What does this chapter mean by “fabulous” algorithms and data structures?They solve real problems off the beaten path, sometimes with counterintuitive ideas (like immutability for undo/redo), apply across many domains (e.g., backtracking for maps, Sudoku, and pretty printing), emphasize high-level meaning over low-level mechanisms, feel like clever “magic” (Hughes list), leverage language features to the fullest (e.g., C# generics), reframe problems for big wins (HashLife), connect practice with theory (category-like patterns), and they’re fun to build.
How does the chapter define a data structure, an algorithm, and complexity?A data structure organizes information; an algorithm is a finite procedure (not necessarily deterministic or executed by a computer) to solve a problem; complexity relates problem size to resource cost (time, memory, etc.).
What are common Big-O complexities and intuitive examples?
  • O(1): read the first element of an array.
  • O(log n): identifier length grows with log n; rarely the bottleneck in practice.
  • O(n): summing n integers.
  • O(n log n): typical comparison sorting.
  • O(n²): naive repeated string concatenation; avoid “accidentally quadratic” code.
  • O(2ⁿ), O(n!): combinatorial explosions; intractable beyond tiny inputs.
How should I choose “n” and what costs matter?Pick a size measure that matches the problem (e.g., for trees, height vs. node count should be stated). Consider time and non-time resources (memory, handles, etc.), and distinguish best-, average-, and worst-case behavior.
Why isn’t the asymptotically “best” algorithm always the right choice?Real workloads may be small and simple, where a naive approach with worse worst-case complexity is faster due to lower constants and simpler code paths. Optimize for the inputs you actually have, not only for asymptotics.
How is the immutable linked list represented, and why avoid null for emptiness?The empty list is a valid object (not just null) so you can safely call methods on it. A simple representation uses a node with Value = null and Tail = null for empty, but that opens the door to invalid states if misused; later chapters improve this design.
What performance traits should I know about the list’s construction and methods?
  • Pushing/constructing a node is O(1); building n nodes is O(n) time and memory.
  • A naive ToString that repeatedly concatenates is O(n²); prefer StringBuilder for O(n).
  • Record types auto-generate value equality; comparing two lists can be O(k) for the shared prefix and is recursive, risking stack overflow on long equal prefixes—consider custom, non-recursive equality.
  • IsEmpty via record equality is needlessly expensive; IsEmpty => Tail == null is cheaper.
How do you reverse the immutable list, and what’s the complexity?Iterate through the original list, pushing each value onto a new list; the original remains unchanged. The reversal is O(n) time and O(n) extra memory.
What does the chapter teach about hidden performance pitfalls?Even tiny, “obvious” code can hide costs: recursive equality, accidentally quadratic string building, and auto-generated methods with nontrivial behavior. Always analyze what the compiler generates for you.

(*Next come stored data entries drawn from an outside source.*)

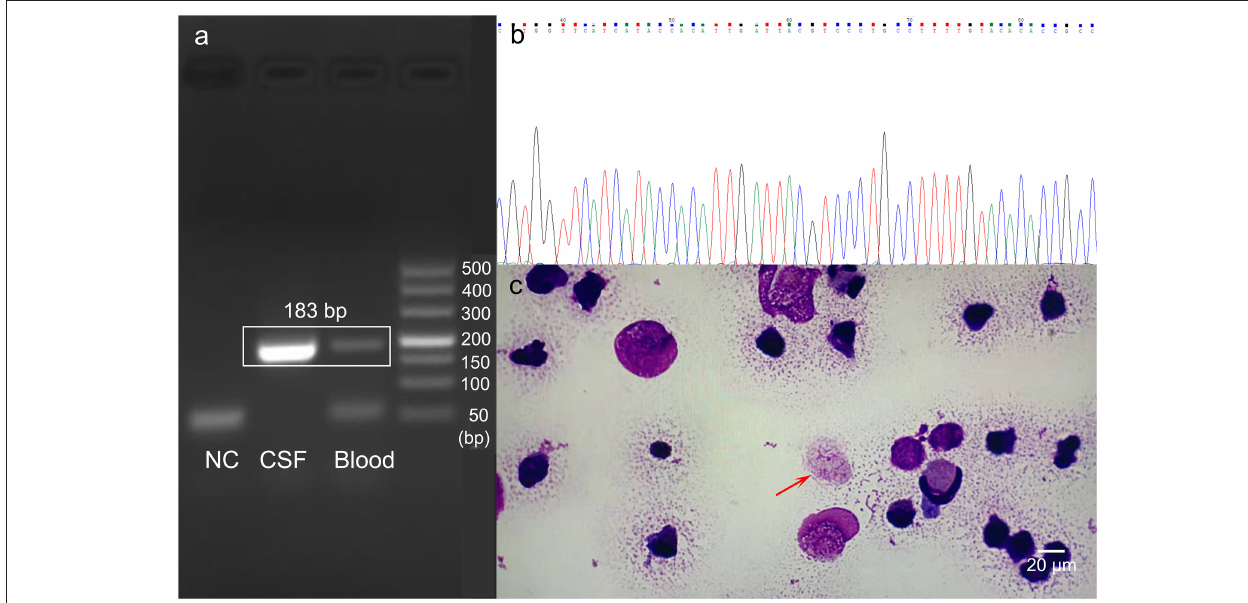
FIGURE 4 | N. fowleri infection verification by PCR and pathological examination of CSF slides. (a) PCR amplification bands exhibited by agarose gel electrophoresis. NC: negative control; marker: DL500. (b) The PCR result of N. fowleri in this patient detected by Sanger sequencing. (c) Image of N. fowleri on Wright-Giemsa-stained CSF slides (1,000x, oil immersion). The arrow indicates N. fowleri trophozoites (Scale bar: 20 µ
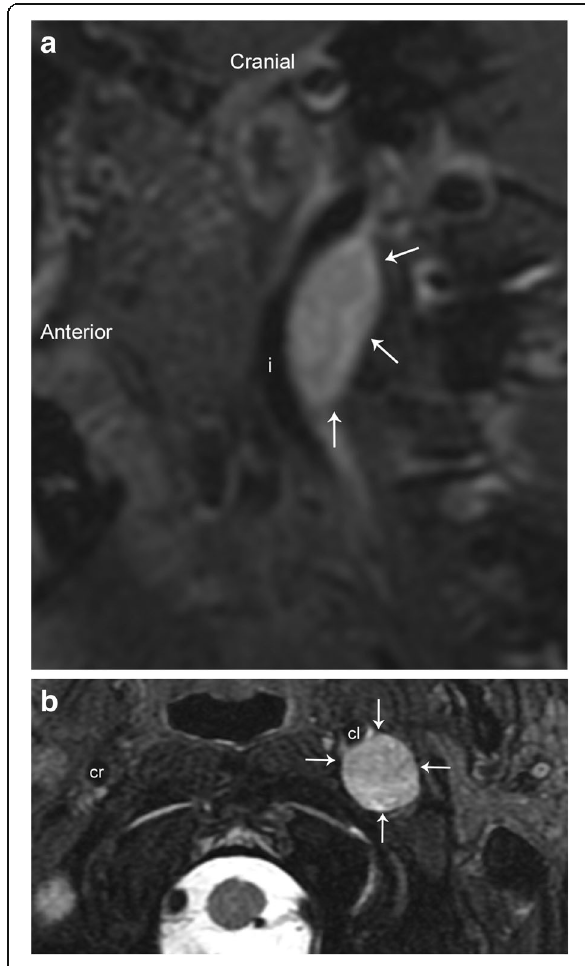
Fig. 5 Glomus vagale. a Sagittal T1-weighted fat-saturated post-contrast image demonstrates anterior displacement of the left internal carotid artery (i) by a well-circumscribed and enhancing mass (arrows). b Axial T2- weighted fat-saturated image demonstrates the lesion to be hyperintense (arrows), causing anterior displacement of the left internal carotid artery (cl). The normal position of the right internal carotid artery (cr) is also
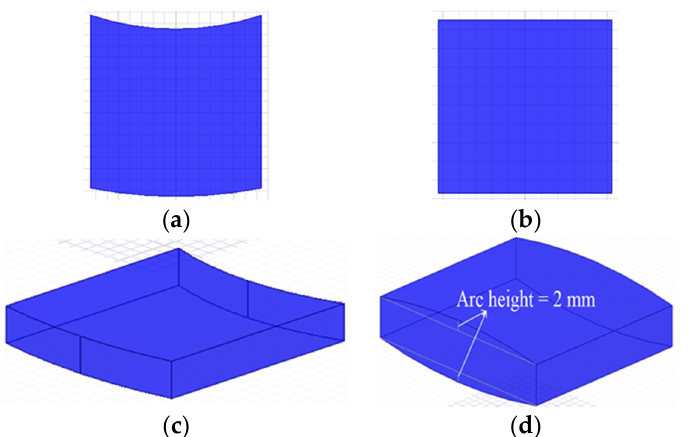
Figure 4. Winding type ( a ) core wound, ( b ) tooth wound.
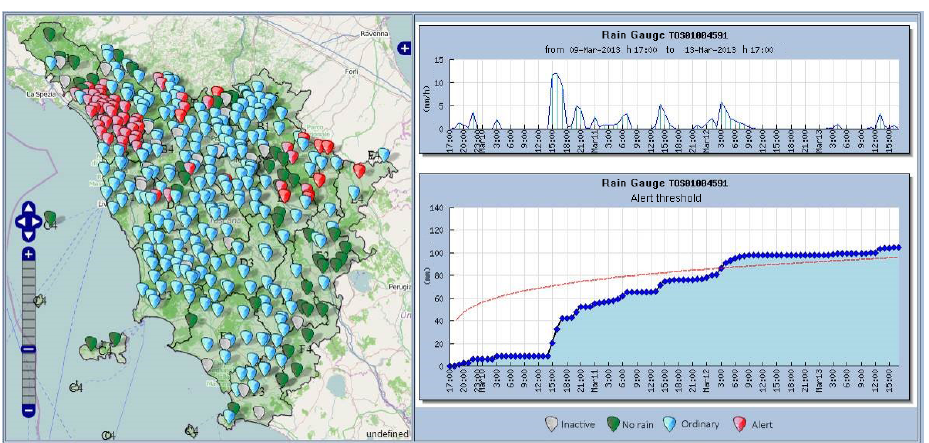
Figure 6. WebGIS interface of the warning system. An overview of the regional rain-gauge network is provided on the left, while on the right, for each rain gauge, the rainfall path can be displayed and compared to the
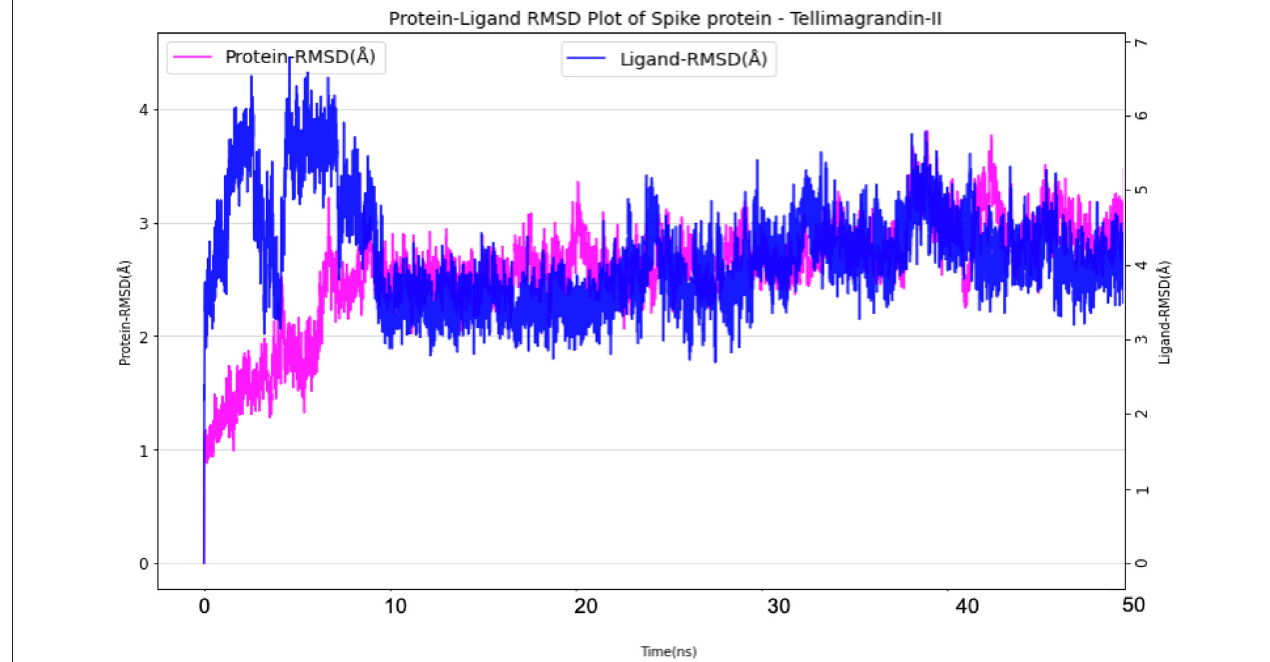
FIGURE 11 | Protein-Ligand RMSD plots of Spike protein Tellimagrandin-II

What topics will the book explore after this chapter?Twists on classic structures (stacks, queues, trees), persistence and memoization, list reordering tricks (including a bizarre near-constant-time reversal), backtracking for coloring and pretty printing, unification/anti-unification, and a toolbox for probability and Bayesian inference—with brief theory interludes.
Who is the book for, and what languages does it target?Examples use C#, but the ideas apply broadly to modern OO languages like C++, Java, and Python. It moves quickly past undergraduate basics toward practical, less-common techniques you can add to your toolbox.